* **実施する課題**
1) カラヤンのLP紹介文から、「その中でカラヤンが一つの頂点」から「グLPとして復刻いたします。」までの部分をそのまま抜き出してください。
2) カラヤンのLP紹介文のうち「その中でカラヤンが一つの頂点を迎えたのは」で始まる段落を、主な事実を残して箇条書きにまとめてください。
3) カラヤンのLP紹介文を、最後の文の後から書き継いでください。

***** 抜粋箇所

豊麗・優美なウィーン・フィルの響きを生々しく捉えた王道デッカ・サウンドの真髄。
DVOŘÁK Symphony No.8 KARAJAN
[基本情報]
- 品番:ESLD-10005
- 仕様:アナログLP、180g重量盤
- レーベル:DECCA
- 音源提供:ユニバーサルミュージック合同会社
- ジャンル:交響曲
- 厚紙シングルA式ジャケット
一時代を画したカラヤンのデッカ録音プロジェクト
ヘルベルト・フォン・カラヤン(1908〜1989)。レコード録音に対して終生変わらない情熱を持って取り組んだパイオニア的存在であり、残された録音もSP時代からデジタル録音まで、膨大な量にのぼります。
その中でカラヤンが一つの頂点を迎えたのは、1955年にベルリン・フィルの常任指揮者、翌1956年にザルツブルク音楽祭およびウィーン国立歌劇場の芸術監督に就任し、文字通りヨーロッパ・クラシック音楽界の「帝王」と目されていた時期でした。録音面でも、1950年代初頭から継続しているロンドンでのフィルハーモニア管とのEMIへの録音、ベルリン・フィルとは1959年からドイツ・グラモフォン、ウィーン・フィルとはデッカへの録音がスタートし、ちょうどステレオ録音が導入されて活気付いていたレコード市場を席巻する形になりました。中でも、名プロデューサー、ジョン・カルショーとのコラボレーションによって、ウィーン・フィルと進められたデッカへの録音では、スタンダードなシンフォニーのみならず、「ツァラトゥストラはかく語りき」や「惑星」のパイオニア的録音も含む多様なオーケストラ曲や綺羅星のような豪華キャストをそろえたオペラ全曲盤が続々と生み出されました。その中でも特に充実した演奏と評価の高い1961年録音のドヴォルザークの交響曲第8番を今回Esoteric MasteringによるアナログLPとして復刻いたします。
ウィーン・フィルとの蜜月を刻印した優美な演奏
カラヤンがウィーン・フィルを初めて指揮したのは1934年8月のザルツブルク音楽祭ですが、両者の活動が本格化するのは第2次大戦後のことで、1946年以降、演奏会と録音(EMI)との両輪で密接なかかわりを持つようになりました。1959年秋には ウィーン・フィル初の日本も含むアジア、アメリカ、カナダへの大規模なワールド・ツアーに同行、1960年のザルツブルク音楽祭では祝祭大劇場の杮落しで共演、また「ばらの騎士」の映像も収録するなど、カラヤンとウィーン・フィルとの関係が急速に接近しています。このドヴォルザークの第8番が録音された1961年は、5月にデル・モナコ、テバルディとの「オテロ」全曲盤、6月にレオンタイン・プライスとのクリスマス・アルバムという名盤を相次いで録音し、9月に国立歌劇場のシーズンが始まると、オペラ上演と平行して、ウィーン・フィルとはドヴォルザーク第8番のほか、ブラームスの交響曲第3番、チャイコフスキーの「くるみ割り人形」組曲、グリーグの「ペール・ギュント」組曲、アダンのバレエ「ジゼル」、ホルストの「惑星」など、LPにして5枚分にも相当する録音を集中的に行なっています(同じ時期の定期演奏会では録音曲目であるドヴォルザークの第8番を取り上げています)。カラヤンにとっては初録音となったドヴォルザーク第8番にもその蜜月ぶりが存分に反映しており、カラヤンの颯爽たる指揮に敏感に反応しつつも、伸びやかに自らの音楽を奏でるウィーン・フィルの魅力的な響きが聴きものです。

**********
***** 情報

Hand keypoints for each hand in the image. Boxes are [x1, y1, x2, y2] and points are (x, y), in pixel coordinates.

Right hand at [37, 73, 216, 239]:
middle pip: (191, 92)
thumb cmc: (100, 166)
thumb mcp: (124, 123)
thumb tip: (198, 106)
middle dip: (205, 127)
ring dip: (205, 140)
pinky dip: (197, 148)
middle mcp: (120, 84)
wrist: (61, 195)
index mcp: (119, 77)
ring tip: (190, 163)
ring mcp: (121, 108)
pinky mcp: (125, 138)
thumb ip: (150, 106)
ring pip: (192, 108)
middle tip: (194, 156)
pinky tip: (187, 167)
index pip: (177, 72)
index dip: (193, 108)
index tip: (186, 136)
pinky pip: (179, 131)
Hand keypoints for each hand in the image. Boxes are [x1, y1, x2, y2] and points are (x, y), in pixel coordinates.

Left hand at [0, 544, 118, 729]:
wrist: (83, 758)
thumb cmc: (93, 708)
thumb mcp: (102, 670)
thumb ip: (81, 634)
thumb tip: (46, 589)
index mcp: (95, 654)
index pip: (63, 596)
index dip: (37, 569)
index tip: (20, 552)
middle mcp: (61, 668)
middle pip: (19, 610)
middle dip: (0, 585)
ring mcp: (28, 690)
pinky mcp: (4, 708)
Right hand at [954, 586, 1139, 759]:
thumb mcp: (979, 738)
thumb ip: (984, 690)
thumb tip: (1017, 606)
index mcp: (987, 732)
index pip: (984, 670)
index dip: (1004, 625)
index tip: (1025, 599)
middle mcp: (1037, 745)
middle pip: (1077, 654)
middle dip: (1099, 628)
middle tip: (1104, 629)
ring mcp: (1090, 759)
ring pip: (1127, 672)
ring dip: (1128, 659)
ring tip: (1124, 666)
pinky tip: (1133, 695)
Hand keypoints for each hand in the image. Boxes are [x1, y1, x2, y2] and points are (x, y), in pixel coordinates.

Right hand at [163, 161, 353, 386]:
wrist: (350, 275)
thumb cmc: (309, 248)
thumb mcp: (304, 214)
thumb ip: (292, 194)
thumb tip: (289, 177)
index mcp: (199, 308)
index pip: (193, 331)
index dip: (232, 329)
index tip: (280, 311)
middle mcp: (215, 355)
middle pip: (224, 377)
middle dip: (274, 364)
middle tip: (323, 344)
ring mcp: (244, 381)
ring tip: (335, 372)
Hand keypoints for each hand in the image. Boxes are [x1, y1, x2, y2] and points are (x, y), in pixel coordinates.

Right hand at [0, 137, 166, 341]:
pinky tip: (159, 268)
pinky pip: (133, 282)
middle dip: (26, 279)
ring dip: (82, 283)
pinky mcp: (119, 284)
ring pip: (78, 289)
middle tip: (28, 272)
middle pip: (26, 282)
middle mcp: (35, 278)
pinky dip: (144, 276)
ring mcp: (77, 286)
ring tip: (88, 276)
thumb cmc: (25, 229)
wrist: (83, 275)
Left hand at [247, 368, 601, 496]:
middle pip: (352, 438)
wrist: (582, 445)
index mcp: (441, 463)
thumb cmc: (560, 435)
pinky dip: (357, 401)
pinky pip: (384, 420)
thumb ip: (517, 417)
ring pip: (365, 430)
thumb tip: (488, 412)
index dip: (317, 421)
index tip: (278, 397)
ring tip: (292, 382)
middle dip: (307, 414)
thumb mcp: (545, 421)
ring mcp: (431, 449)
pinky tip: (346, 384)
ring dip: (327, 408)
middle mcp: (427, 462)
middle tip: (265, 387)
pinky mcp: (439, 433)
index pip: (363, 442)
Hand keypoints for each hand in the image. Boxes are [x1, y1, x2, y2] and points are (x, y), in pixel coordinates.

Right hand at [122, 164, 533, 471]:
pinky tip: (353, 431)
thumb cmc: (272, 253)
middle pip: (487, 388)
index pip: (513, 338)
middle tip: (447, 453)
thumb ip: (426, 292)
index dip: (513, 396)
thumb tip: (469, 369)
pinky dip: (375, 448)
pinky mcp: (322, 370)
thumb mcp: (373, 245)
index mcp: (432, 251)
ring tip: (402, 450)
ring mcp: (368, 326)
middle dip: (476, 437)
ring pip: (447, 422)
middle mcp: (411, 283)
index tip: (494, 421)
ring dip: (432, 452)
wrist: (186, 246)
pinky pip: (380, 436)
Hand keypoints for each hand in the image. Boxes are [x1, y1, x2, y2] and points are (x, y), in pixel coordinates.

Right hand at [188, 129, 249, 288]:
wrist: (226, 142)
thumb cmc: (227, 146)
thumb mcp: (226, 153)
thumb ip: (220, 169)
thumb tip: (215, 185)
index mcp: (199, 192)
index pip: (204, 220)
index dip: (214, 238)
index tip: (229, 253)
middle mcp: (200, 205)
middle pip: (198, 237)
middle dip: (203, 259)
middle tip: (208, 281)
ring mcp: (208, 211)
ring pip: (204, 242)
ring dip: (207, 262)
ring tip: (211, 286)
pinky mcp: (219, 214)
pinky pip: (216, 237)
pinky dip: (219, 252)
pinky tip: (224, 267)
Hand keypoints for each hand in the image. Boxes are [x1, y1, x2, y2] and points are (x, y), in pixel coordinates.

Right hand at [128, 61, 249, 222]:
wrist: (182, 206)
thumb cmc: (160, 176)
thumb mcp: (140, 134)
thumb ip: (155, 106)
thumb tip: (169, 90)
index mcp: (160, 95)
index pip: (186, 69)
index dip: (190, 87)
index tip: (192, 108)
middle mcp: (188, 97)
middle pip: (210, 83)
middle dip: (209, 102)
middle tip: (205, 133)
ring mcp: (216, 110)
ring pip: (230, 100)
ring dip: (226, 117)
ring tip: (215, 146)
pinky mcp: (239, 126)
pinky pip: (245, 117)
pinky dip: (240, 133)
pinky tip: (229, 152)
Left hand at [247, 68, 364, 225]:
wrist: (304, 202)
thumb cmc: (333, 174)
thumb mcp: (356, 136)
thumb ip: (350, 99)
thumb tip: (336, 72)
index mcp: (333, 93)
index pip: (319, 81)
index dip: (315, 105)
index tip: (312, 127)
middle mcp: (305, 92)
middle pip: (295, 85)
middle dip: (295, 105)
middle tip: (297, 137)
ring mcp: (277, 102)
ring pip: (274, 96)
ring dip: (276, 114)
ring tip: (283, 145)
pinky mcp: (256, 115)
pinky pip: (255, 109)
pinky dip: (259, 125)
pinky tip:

**********

* **課題別の結果**
1)
その中でカラヤンが一つの頂点を迎えたのは、1955年にベルリン・フィルの常任指揮者、翌1956年にザルツブルク音楽祭およびウィーン国立歌劇場の芸術監督に就任し、文字通りヨーロッパ・クラシック音楽界の「帝王」と目されていた時期でした。録音面でも、1950年代初頭から継続しているロンドンでのフィルハーモニア管とのEMIへの録音、ベルリン・フィルとは1959年からドイツ・グラモフォン、ウィーン・フィルとはデッカへの録音がスタートし、ちょうどステレオ録音が導入されて活気付いていたレコード市場を席巻する形になりました。中でも、名プロデューサー、ジョン・カルショーとのコラボレーションによって、ウィーン・フィルと進められたデッカへの録音では、スタンダードなシンフォニーのみならず、「ツァラトゥストラはかく語りき」や「惑星」のパイオニア的録音も含む多様なオーケストラ曲や綺羅星のような豪華キャストをそろえたオペラ全曲盤が続々と生み出されました。その中でも特に充実した演奏と評価の高い1961年録音のドヴォルザークの交響曲第8番を今回Esoteric MasteringによるアナログLPとして復刻いたします。

2)
- カラヤンが一つの頂点を迎えた時期:1955年にベルリン・フィルの常任指揮者、1956年にザルツブルク音楽祭とウィーン国立歌劇場の芸術監督に就任し、ヨーロッパ・クラシック音楽界の「帝王」と目されていた頃。
- 録音の展開:1950年代初頭からロンドンでフィルハーモニア管とEMIへ録音していた。さらにベルリン・フィルとは1959年からドイツ・グラモフォンへ、ウィーン・フィルとはデッカへの録音が始まった。
- 市場での影響:ステレオ録音の導入で活気付いていたレコード市場を席巻した。
- デッカへの録音の中身:名プロデューサーのジョン・カルショーと組んでウィーン・フィルと進めた。標準的な交響曲のほか、「ツァラトゥストラはかく語りき」や「惑星」のパイオニア的録音を含む多様なオーケストラ曲と、豪華キャストのオペラ全曲盤が続々と生まれた。
- 今回の復刻:なかでも評価の高い1961年録音のドヴォルザーク交響曲第8番を、Esoteric MasteringによるアナログLPとして復刻する。

3)
最高の状態でのアナログレコード化が実現
ステレオ時代のデッカの常駐ホールだったウィーンのゾフィエンザールで行われたセッションは、ゴードン・パリーがエンジニアを担当し、ウィーン・フィルの特徴的な響きを生々しく捉えています。ホールの残響が多い本拠地ムジークフェラインに比べて、天井が高く、細部の音まで明晰に収録できる環境はデッカのレコーディング・ポリシーに最適で、このドヴォルザークもそうしたデッカによる最上の録音のお手本のような仕上がりになっています。第1楽章を導入するチェロとホルンの美しく溶け合った響きに始まり、エネルギッシュな第4楽章のクライマックスに至っても決して美観をはみ出さないのがウィーン・フィルならでは。ちなみにカラヤンは、この1961年9月〜10月のセッションのあと、RCAのために録音された「トスカ」と「カルメン」の全曲盤を除くと、ウィーン・フィルとは1965年までにLP2枚分を録音したにすぎず、1961年暮れから始まるベートーヴェンの交響曲全集、1963年に始まるブラームスの交響曲全集など、ベルリン・フィルとのドイツ・グラモフォンへの録音の方に、より大きな比重が置かれるようになっていくのです。今回のアナログレコード制作にあたっては、オリジナルマスターより、新たにアナログレコード専用のマスタリングを行いました。マスタリングにあたっては、新たに構築した「Esoteric Mastering」を使用、入念に調整されたESOTERICの最高級機材Master Sound Discrete DACとMaster Sound Discrete Clockを投入。またMEXCELケーブルを惜しげもなく使用することで、徹底して高音質化を目指したマスターを作成しました。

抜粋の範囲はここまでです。